* _The task_
Beginning with the line that contains "middle mcp: (554, 19)", retype the entries below exactly, ending with the line that contains "thumb ip: (187, 152)". Leave out any pictures.

* _Entries supplied_
--- --- ---

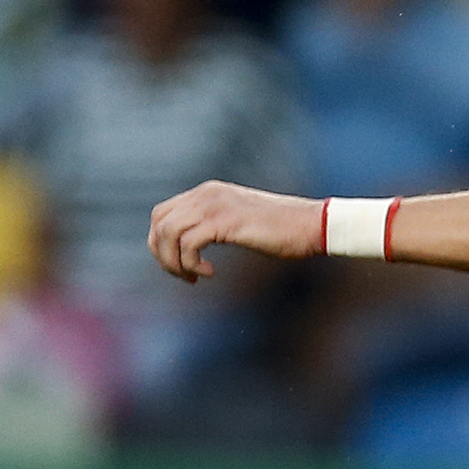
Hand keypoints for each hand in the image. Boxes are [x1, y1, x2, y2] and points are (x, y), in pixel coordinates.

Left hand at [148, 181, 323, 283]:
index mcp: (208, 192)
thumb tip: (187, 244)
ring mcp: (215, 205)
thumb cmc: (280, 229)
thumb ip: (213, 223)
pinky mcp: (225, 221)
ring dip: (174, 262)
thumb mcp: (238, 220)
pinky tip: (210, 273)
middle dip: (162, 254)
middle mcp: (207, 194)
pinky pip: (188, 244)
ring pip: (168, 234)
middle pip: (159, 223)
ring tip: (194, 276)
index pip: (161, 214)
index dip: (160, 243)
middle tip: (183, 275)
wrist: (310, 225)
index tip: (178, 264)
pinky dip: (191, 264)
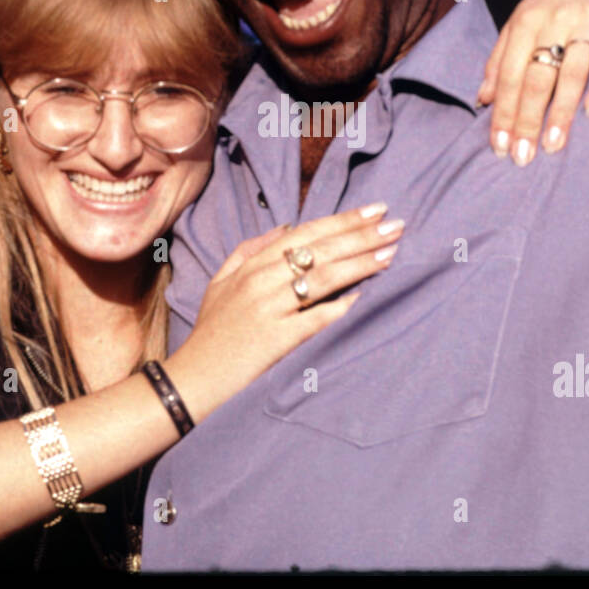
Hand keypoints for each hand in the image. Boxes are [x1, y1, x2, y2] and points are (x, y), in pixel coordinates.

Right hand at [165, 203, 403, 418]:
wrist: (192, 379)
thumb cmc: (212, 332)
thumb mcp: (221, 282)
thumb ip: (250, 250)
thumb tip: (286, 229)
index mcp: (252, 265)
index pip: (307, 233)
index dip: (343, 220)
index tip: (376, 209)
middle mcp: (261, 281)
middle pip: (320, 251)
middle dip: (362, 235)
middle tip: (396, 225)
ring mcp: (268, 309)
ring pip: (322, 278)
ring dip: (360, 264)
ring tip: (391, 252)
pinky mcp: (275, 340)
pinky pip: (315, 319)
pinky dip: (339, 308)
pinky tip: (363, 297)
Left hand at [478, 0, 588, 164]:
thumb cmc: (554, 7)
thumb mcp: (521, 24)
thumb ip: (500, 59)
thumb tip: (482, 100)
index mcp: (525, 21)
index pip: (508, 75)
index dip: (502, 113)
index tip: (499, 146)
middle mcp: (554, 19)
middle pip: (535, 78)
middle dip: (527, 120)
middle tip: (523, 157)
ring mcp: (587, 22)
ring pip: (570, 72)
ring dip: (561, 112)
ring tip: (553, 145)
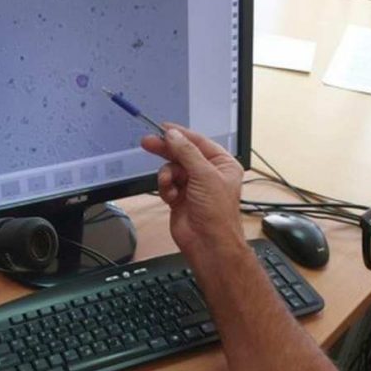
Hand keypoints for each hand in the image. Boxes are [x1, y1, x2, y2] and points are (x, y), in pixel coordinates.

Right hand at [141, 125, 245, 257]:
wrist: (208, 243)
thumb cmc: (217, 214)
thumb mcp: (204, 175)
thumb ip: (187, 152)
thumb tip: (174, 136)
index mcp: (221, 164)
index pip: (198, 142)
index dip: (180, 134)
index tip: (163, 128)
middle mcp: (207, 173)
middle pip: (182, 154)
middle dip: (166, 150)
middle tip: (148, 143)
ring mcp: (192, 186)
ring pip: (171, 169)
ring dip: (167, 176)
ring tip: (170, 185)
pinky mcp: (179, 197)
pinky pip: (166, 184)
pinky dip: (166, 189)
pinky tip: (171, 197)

--- --- ---

* _Solution_
middle mcp: (554, 19)
middle pip: (535, 78)
middle dip: (527, 120)
middle tip: (523, 157)
ring mcp: (587, 22)
ring pip: (570, 72)
ring dip: (561, 112)
ring tip: (553, 145)
Hand keypoints for each hand in the image. Boxes are [x1, y1, x2, y2] and points are (x, y), in pixel coordinates.

Right hand at [141, 125, 245, 257]:
wrist: (208, 243)
thumb cmc: (217, 214)
thumb mcp: (204, 175)
thumb ip: (187, 152)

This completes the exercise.